◆ Task prompt:
Images excluded, reproduce each line of the records exactly as it stands.

◆ Dataset excerpts:
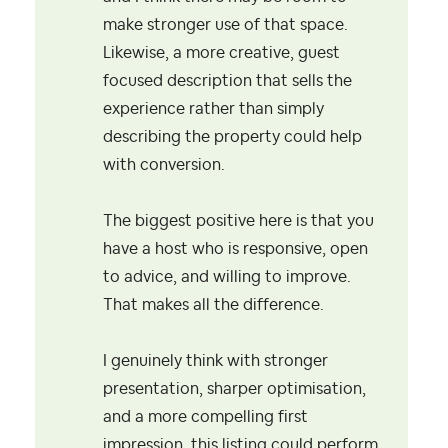
make stronger use of that space.
Likewise, a more creative, guest
focused description that sells the
experience rather than simply
describing the property could help
with conversion.
The biggest positive here is that you
have a host who is responsive, open
to advice, and willing to improve.
That makes all the difference.
I genuinely think with stronger
presentation, sharper optimisation,
and a more compelling first
impression, this listing could perform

◆ Output of the task:
make stronger use of that space.
Likewise, a more creative, guest
focused description that sells the
experience rather than simply
describing the property could help
with conversion.
The biggest positive here is that you
have a host who is responsive, open
to advice, and willing to improve.
That makes all the difference.
I genuinely think with stronger
presentation, sharper optimisation,
and a more compelling first
impression, this listing could perform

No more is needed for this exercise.